··· TASK DATA ···

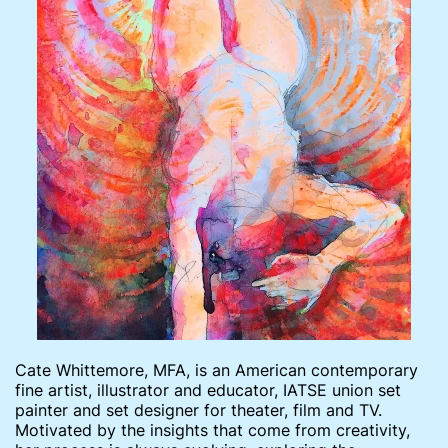
Cate Whittemore, MFA, is an American contemporary
fine artist, illustrator and educator, IATSE union set
painter and set designer for theater, film and TV.
Motivated by the insights that come from creativity,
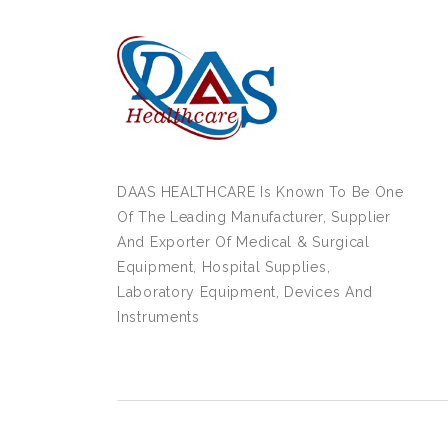
DAAS HEALTHCARE Is Known To Be One
Of The Leading Manufacturer, Supplier
And Exporter Of Medical & Surgical
Equipment, Hospital Supplies,
Laboratory Equipment, Devices And
Instruments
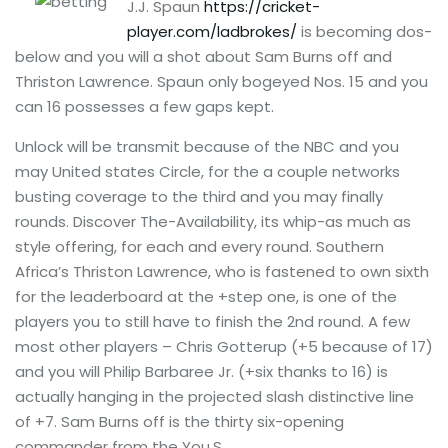
J.J. Spaun
https://cricket-
player.com/ladbrokes/
is becoming dos-
below and you will a shot about Sam Burns off and
Thriston Lawrence. Spaun only bogeyed Nos. 15 and you
can 16 possesses a few gaps kept.
Unlock will be transmit because of the NBC and you
may United states Circle, for the a couple networks
busting coverage to the third and you may finally
rounds. Discover The-Availability, its whip-as much as
style offering, for each and every round. Southern
Africa’s Thriston Lawrence, who is fastened to own sixth
for the leaderboard at the +step one, is one of the
players you to still have to finish the 2nd round. A few
most other players – Chris Gotterup (+5 because of 17)
and you will Philip Barbaree Jr. (+six thanks to 16) is
actually hanging in the projected slash distinctive line
of +7. Sam Burns off is the thirty six-opening
commander from the You.S.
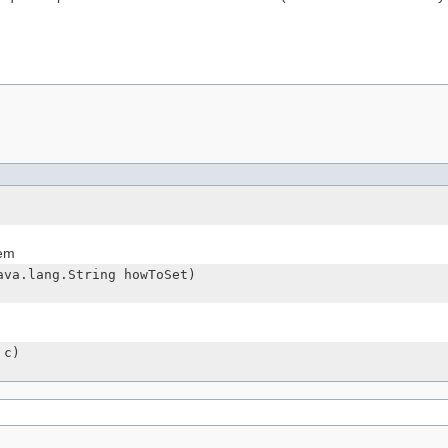
tem
ava.lang.String howToSet)
 c)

···

Output, exactly and without pictures, the span of lines that starts at the line containing "Unlock will be" and ends at the last line above.

Unlock will be transmit because of the NBC and you
may United states Circle, for the a couple networks
busting coverage to the third and you may finally
rounds. Discover The-Availability, its whip-as much as
style offering, for each and every round. Southern
Africa’s Thriston Lawrence, who is fastened to own sixth
for the leaderboard at the +step one, is one of the
players you to still have to finish the 2nd round. A few
most other players – Chris Gotterup (+5 because of 17)
and you will Philip Barbaree Jr. (+six thanks to 16) is
actually hanging in the projected slash distinctive line
of +7. Sam Burns off is the thirty six-opening
commander from the You.S.
tem
ava.lang.String howToSet)
 c)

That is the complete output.